Extracted text:
Middle-class people are going into ever-deeper debt to hang on to their position, says this article by AnnaMaria Andriotis, Ken Brown, and Shane Shifflett in the Wall Street Journal. (Note, you will probably encounter a paywall but I wanted to provide the link for proper attribution. The WSJ is offering a “12 weeks for $12” special, which I signed up for because I wanted to read the article and support a good publication.)
Prices of cars, college, housing, and medical care have skyrocketed, while incomes have budged little. Unsecured personal loans are filling the gap between what people earn and what they spend.
The WSJ article authors say that people’s willingness to borrow money for living expenses indicates that they feel optimistic about their future incomes. But I suspect that for at least some people, something other than optimism is at work. That “something” is fear and denial about losing their middle-class status. I think a lot of people know deep down that this lifestyle is unsustainable. And the denial is causing them to dig in their heels.
It would be great if we could adjust our definition of being well-off, so that it does not have to include (for example) big houses, and every single person feeling they have to own their own car. Why couldn’t the definition of “well-off, comfortably middle-class” instead include being able to walk to work, and not having a huge house to maintain? Why can’t it include being free of college debt because people saw the writing on the wall and went to trade school or community college? (Plumbers and electricians and sewing-machine repair people and engine mechanics are in high demand. Now those are some folks who have economic security.)
When I see people of modest means spending half their income on car payments and other expenses of car ownership, the feeling I get is like watching clueless characters in a horror movie start walking down the long dark hall that everyone knows they shouldn’t walk down. “For Goddess sake, turn back, ditch the car,” I want to scream.
People new to this blog might be tempted to conclude that I’m just a crank who hates lawns and cars. What I hate is things that suck too much time and money for too little benefit.
Personally, I favor Henry David Thoreau’s take on wealth: “A man is rich in proportion to the number of things he can afford to let alone.” — Thoreau
If you find yourself having to take on debt in order just to meet your living expenses, I sympathize. A lot of stuff has gotten insanely expensive. (The charts in the article show just how dramatically the costs of medical care, cars, and college have outpaced income growth.) But instead of digging in your heels (and digging yourself further into the hole), take it as an invitation to make some changes that will really boost your position in the long run. It could be something as simple as getting a roommate (or an additional roommate if you already have one), or living with a family member and sharing a car. You might be surprised at how such changes can end up not only being less burdensome than anticipated, but actually adding to your quality of life. (It can help make student-loan payments, if you have them, more manageable too.)

Supplied data:

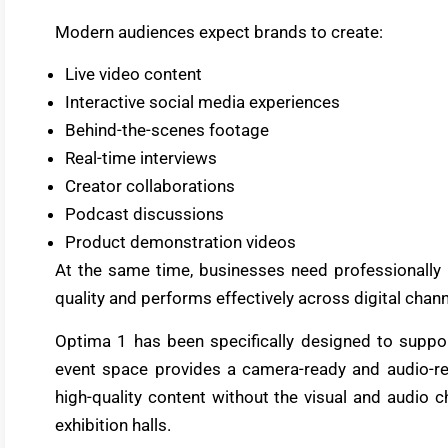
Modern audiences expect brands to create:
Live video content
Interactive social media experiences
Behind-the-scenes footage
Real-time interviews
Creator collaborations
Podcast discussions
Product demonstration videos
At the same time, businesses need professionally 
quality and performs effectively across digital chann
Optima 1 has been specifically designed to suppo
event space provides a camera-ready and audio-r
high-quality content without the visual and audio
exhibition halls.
==
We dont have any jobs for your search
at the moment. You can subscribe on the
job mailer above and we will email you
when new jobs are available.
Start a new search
--
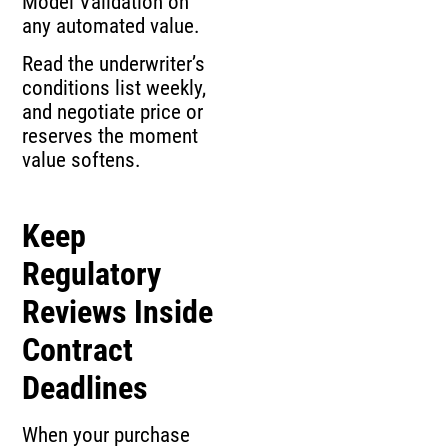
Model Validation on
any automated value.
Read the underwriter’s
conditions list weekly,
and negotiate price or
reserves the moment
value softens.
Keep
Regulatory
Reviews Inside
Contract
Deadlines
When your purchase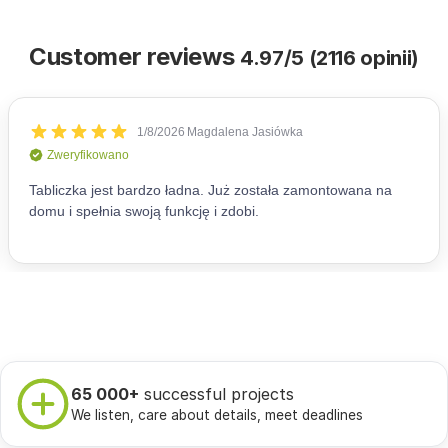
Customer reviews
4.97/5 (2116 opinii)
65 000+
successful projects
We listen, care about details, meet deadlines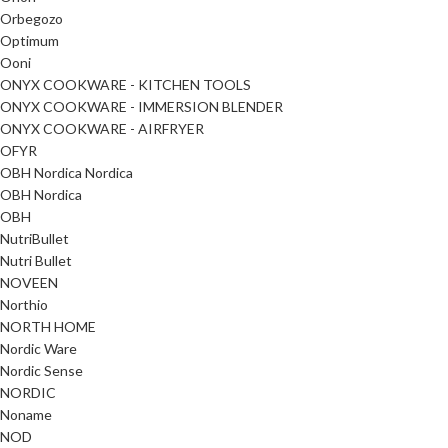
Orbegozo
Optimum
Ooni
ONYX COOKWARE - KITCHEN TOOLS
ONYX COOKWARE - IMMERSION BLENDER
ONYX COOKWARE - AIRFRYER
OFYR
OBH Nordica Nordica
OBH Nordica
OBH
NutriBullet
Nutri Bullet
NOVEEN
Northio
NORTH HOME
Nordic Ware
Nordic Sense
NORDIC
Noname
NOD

Instructions:
**A.** In the post on middle-class debt, what kind of loans does it say are filling the gap between what people earn and what they spend?
**B.** Continue the post on middle-class debt, starting after its final sentence.

Responses for each task:
**A.** Unsecured personal loans.

**B.**
I am seeing more families these days sharing living space and cars, and all in all I think it’s a positive trend, not only in terms of finances and carbon footprint but also for people’s emotional and spiritual health.
Another thing a family might consider is creating a business together. That’s a good way, which is all too overlooked nowadays, to pool resources and build intergenerational wealth.
On the subject of family businesses, a book I really like is The Lohman Way: Entrepreneur Lowell Lohman’s Story and Strategies for Building Multimillion-Dollar Family Businesses, by E.L. Wilks. The Lohmans have been successful in the funeral-home business and in apartment-building ownership and management, among other arenas.
(I met several of the family members when they came to 1 Million Cups Daytona Beach as the featured presenters. If you have a 1 Million Cups in your area, I strongly recommend you take the opportunity to attend. In a nutshell, it’s entrepreneurial networking, but mere words don’t do it justice. I’ve been bowled over by all I’ve learned there, and the people I’ve met. Kudos to the Ewing Marion Kauffman Foundation for its major contribution to helping communities build intellectual and social capital.)
My particular reason for bringing up The Lohman Way book here is to share what I consider its core concept. According to Mr. Lohman, there are just three compelling reasons to go into business with partners (as opposed to solo). One reason is because you need a partner’s money; another is because you need a partner’s experience. And the third? To create a family business, build wealth as a family.
Bit of a long tangent on the original topic of this post, but I felt it was a tangent worth including. Just as sharing cars, homes, and other assets among family members can help people get out from behind the 8-ball of unmanageable overhead expenses, so going into business with one’s family can maximize assets beyond what each individual could do alone.